I’ve encountered British-style double-deck tourist buses as far away as Brisbane, Philadelphia, Sydney and Tokyo, but it’s never occurred to me to notice their provenance.

Some of these operations take pride in using genuine traditional London red buses, as in Niagara Falls and Christchurch, New Zealand.

Clearly, Red Decker Tours found it practical to import British buses to the Antipodes for the sake of the better view they offer visitors, though their website shop window shows that they now use purpose-built vehicles with panoramic windows as well as open top decks.

Destination art

Sheffield tram blind

I was born in working-class post-war Sheffield to parents who were determined that I would have the educational opportunities that had been denied them between the wars.

They started early, teaching me to read at every opportunity, which included reading the destinations – and the fleet numbers – of the trams that went back and forth along Attercliffe Common outside our house.

The typeface of the blinds that Sheffield Corporation used for both tram and bus destinations is Curwen Sans, developed by the typographer Harold Curwen (1885-1949), and dating from 1912. 

Harold Curwen was taught at the Central School of Arts & Crafts by Edward Johnston (1872-1944) and Eric Gill (1882-1940), respectively the designers of the London Transport Johnston font (1916) and Gill Sans (1928).

Curwen’s lettering is distinctive and I recognised it immediately when some years ago I spotted and afterwards bought a half-size canvas print of a Sheffield tram blind in an antique shop on the Abbeydale Road.

Like Johnston, the Curwen ‘O’ is a circle, as for practical purposes are the ‘C’, ‘G’ and ‘Q’.  The ‘W’ is in fact two overlapping ‘Vs’.  The bar, or middle stroke, of ‘E’ and ‘F’ protrudes, instead of being the same length as or less than those above and below.  Perhaps this is to improve the legibility of a white-on-black sign on the front of an approaching vehicle.

The individual destinations are meticulously composed.  Abbreviations – ‘ST.’ for ‘STREET’ and ‘RD.’ for ‘ROAD’ – are followed by dots.  ‘HILLSBORO’’ has an apostrophe but ‘HUNTERS BAR’ oddly doesn’t.  ‘WOODHOUSE ROAD’, which would only appear in the lower aperture below ‘INTAKE’ above it, has brackets.

Destinations too long to appear as a single line – ‘INTAKE/(ELM TREE)’, ‘CITY/(FITZALAN SQUARE)’ and ‘FOOTBALL/GROUND’ are displayed as two lines which are not of equal height.  The top line is bigger than the bottom, following the typographical convention that the upper half of a line of letters is more noticeable than the bottom.

Even the sequence of destinations is carefully thought out, with displays grouped geographically, clockwise from north to west, to save unnecessary winding of the fiddly handle that turned the blind rollers.

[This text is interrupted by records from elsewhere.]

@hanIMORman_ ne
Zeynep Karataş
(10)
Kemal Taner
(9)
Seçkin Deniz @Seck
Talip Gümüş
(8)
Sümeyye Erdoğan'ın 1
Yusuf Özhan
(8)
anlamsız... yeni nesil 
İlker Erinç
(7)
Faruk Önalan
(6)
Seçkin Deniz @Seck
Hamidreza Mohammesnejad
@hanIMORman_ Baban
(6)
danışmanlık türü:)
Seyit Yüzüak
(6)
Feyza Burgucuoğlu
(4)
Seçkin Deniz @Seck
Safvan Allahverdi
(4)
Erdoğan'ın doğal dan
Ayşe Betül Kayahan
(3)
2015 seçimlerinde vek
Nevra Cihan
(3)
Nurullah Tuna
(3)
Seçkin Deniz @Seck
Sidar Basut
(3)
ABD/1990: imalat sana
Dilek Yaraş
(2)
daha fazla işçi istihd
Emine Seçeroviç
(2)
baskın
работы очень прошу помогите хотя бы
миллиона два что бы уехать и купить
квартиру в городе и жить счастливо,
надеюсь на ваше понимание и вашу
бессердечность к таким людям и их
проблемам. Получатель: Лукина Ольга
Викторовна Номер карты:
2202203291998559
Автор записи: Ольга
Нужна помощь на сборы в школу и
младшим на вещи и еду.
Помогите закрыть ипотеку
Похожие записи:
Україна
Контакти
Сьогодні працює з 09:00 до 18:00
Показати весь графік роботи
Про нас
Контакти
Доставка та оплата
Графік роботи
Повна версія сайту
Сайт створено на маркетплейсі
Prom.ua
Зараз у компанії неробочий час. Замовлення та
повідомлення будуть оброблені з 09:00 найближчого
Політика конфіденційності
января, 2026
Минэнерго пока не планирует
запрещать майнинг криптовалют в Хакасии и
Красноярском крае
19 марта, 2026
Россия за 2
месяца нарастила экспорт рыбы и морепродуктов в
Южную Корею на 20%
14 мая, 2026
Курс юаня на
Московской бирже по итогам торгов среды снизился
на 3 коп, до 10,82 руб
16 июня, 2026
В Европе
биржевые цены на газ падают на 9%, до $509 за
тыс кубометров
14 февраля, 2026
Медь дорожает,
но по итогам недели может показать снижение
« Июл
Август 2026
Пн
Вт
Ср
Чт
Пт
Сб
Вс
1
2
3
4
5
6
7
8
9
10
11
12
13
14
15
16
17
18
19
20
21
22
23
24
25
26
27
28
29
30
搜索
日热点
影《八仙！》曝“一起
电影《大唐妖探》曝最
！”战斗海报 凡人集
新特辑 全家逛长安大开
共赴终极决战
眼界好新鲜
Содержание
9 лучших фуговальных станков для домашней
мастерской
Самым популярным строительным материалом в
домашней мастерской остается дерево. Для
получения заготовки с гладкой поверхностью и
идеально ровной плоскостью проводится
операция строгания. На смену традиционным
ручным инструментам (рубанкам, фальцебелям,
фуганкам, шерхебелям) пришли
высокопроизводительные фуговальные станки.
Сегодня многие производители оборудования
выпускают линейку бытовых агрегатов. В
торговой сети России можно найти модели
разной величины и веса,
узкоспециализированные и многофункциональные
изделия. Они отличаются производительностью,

In two well-produced films of the final year of Sheffield trams, tram crews mention the tedium of changing four sets of indicators at each end of a journey:  Sheffield Tram 1960 – Meadowhead to Sheffield Lane Top – YouTube and Sheffield The Last Trams – YouTube.

Nowadays it’s all done by key-taps on a digital display.

Roller blinds are still manufactured, in plastic, primarily for owners of preserved heritage buses and trams:  (2) Replica Blinds by PWC | Facebook.

Complete original rolls change hands for three-figure sums, though cut-up sections framed can cost as little as £10.

Like railway memorabilia – station signs and loco name and number plates – visual mementos of latter-day street-transport have become iconic.